**WHAT THE EXERCISE ASKS**
The answer should hold only the lines from the one containing "di DPRD Sulawesi" through the one containing "Против водорослей и зеленения воды" in the entries below, copied exactly, without pictures.

**DATA SUPPLIED**
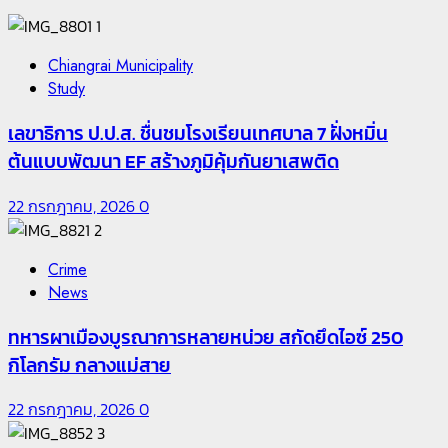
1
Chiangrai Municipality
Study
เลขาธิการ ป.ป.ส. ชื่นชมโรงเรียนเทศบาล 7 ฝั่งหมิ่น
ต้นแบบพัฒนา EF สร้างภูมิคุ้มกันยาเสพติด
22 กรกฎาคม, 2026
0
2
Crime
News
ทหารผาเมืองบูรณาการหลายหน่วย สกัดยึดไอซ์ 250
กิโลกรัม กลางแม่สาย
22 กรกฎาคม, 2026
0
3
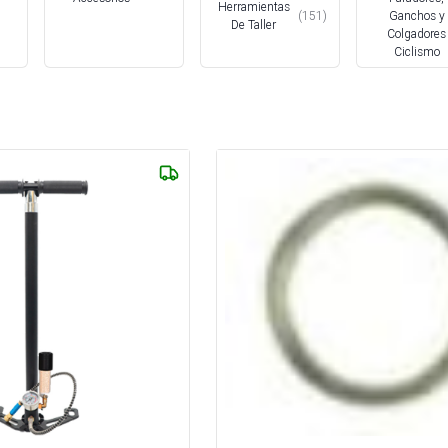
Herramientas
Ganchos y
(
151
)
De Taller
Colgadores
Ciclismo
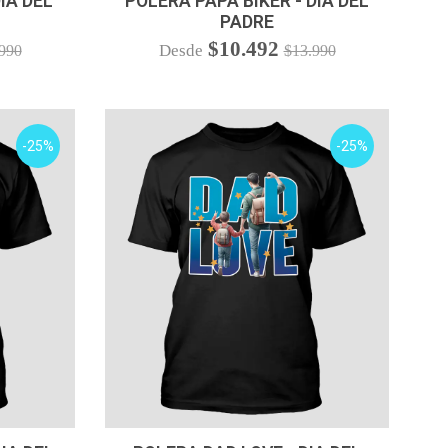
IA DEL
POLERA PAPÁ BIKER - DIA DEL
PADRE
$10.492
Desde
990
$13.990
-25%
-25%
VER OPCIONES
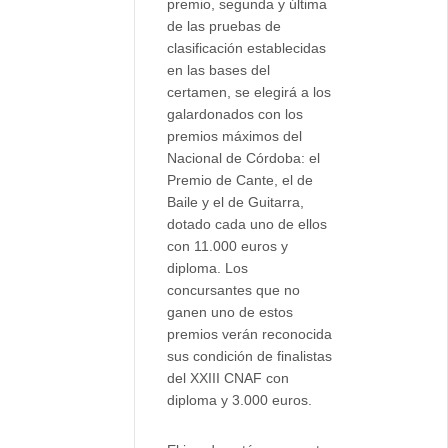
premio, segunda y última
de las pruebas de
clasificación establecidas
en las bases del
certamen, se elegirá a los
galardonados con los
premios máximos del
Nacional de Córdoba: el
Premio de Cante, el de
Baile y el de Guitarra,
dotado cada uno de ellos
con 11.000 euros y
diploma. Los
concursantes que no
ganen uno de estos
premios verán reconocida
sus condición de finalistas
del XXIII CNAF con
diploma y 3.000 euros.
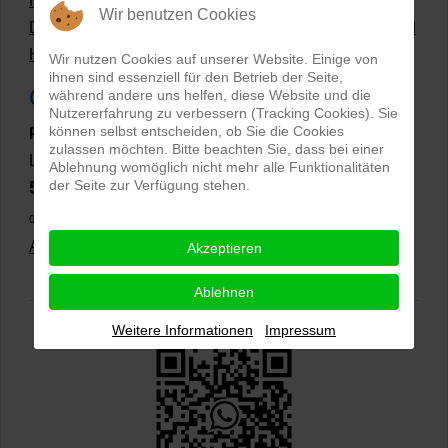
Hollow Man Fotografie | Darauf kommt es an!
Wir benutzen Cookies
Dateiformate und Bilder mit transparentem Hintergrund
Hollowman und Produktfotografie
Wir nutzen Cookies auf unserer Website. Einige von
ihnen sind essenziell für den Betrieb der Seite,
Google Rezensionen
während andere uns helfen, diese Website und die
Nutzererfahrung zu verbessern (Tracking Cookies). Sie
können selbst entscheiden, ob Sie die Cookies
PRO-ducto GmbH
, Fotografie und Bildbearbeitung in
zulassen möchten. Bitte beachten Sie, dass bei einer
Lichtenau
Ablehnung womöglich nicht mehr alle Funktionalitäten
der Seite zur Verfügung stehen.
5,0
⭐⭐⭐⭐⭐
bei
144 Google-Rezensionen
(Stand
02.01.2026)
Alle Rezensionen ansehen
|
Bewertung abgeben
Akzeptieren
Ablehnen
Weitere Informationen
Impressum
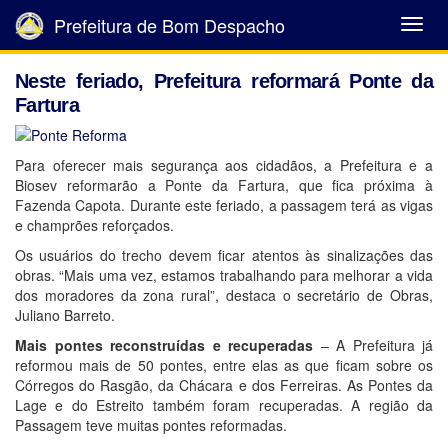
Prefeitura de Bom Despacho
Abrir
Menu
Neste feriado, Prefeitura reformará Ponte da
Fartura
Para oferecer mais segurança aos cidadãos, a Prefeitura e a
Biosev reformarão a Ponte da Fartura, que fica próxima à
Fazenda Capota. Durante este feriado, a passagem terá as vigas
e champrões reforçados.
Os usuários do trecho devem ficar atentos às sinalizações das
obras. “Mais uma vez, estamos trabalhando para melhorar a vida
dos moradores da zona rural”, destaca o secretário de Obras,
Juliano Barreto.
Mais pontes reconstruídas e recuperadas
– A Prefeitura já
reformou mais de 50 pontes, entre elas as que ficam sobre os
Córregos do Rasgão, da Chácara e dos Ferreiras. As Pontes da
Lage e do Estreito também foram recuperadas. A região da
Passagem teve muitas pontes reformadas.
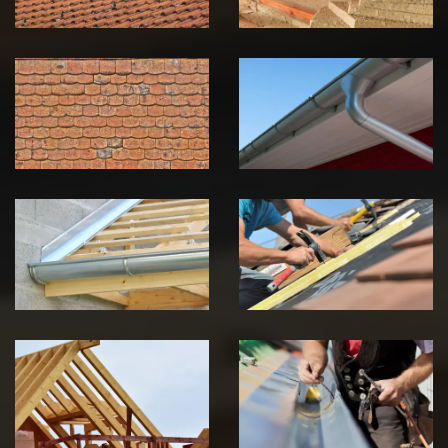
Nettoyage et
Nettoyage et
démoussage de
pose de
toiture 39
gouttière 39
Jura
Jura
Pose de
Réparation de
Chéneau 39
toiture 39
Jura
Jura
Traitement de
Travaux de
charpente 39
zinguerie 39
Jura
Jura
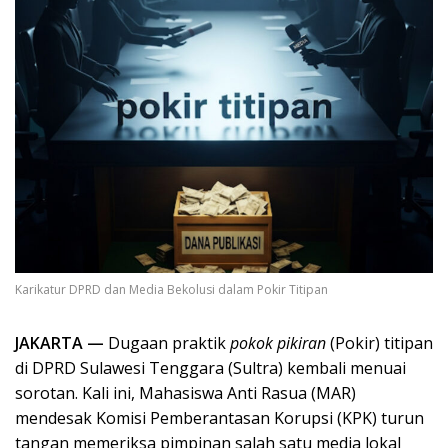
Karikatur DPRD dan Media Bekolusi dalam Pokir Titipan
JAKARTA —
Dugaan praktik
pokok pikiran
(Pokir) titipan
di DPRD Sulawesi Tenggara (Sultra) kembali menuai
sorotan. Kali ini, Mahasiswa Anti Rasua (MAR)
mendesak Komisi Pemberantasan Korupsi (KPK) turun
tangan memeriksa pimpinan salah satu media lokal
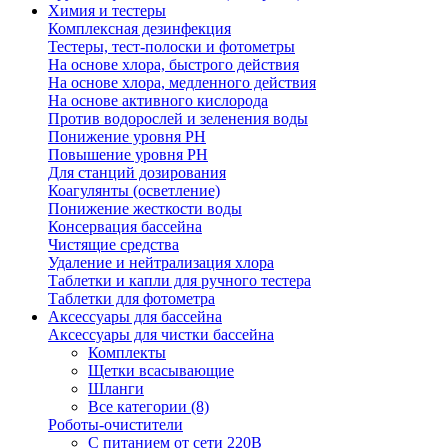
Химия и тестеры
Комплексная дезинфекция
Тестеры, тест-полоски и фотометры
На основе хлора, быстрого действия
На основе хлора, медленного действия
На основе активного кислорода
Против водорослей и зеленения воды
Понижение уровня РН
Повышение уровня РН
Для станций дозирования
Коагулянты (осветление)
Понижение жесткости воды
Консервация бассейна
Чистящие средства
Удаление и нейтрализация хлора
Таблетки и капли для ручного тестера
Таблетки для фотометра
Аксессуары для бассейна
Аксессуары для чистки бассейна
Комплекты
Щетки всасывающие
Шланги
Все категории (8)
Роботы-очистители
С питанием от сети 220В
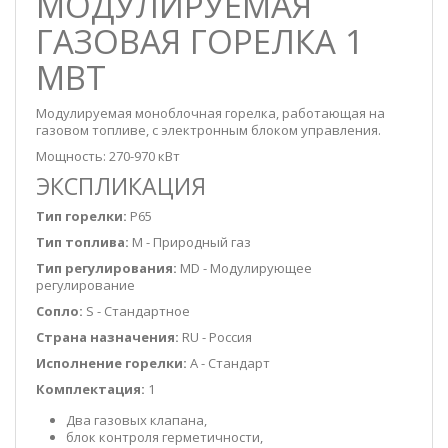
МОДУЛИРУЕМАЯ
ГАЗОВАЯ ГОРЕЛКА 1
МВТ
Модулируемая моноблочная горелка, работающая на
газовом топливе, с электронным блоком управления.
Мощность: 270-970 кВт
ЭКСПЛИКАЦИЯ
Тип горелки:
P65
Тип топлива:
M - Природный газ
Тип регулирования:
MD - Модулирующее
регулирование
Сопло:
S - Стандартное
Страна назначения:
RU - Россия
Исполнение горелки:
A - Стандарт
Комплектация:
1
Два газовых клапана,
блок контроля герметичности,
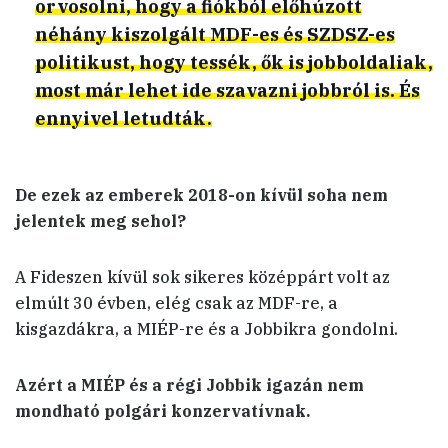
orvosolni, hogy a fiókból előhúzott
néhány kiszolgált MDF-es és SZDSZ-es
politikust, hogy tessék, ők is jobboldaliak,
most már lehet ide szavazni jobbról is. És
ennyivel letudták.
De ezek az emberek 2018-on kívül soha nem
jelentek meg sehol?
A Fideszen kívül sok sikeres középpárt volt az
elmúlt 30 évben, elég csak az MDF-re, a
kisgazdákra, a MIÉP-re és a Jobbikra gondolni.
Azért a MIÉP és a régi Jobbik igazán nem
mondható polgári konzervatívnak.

**ANSWER FOR THE TASK**
di DPRD Sulawesi Tenggara (Sultra) kembali menuai
sorotan. Kali ini, Mahasiswa Anti Rasua (MAR)
mendesak Komisi Pemberantasan Korupsi (KPK) turun
tangan memeriksa pimpinan salah satu media lokal
Химия и тестеры
Комплексная дезинфекция
Тестеры, тест-полоски и фотометры
На основе хлора, быстрого действия
На основе хлора, медленного действия
На основе активного кислорода
Против водорослей и зеленения воды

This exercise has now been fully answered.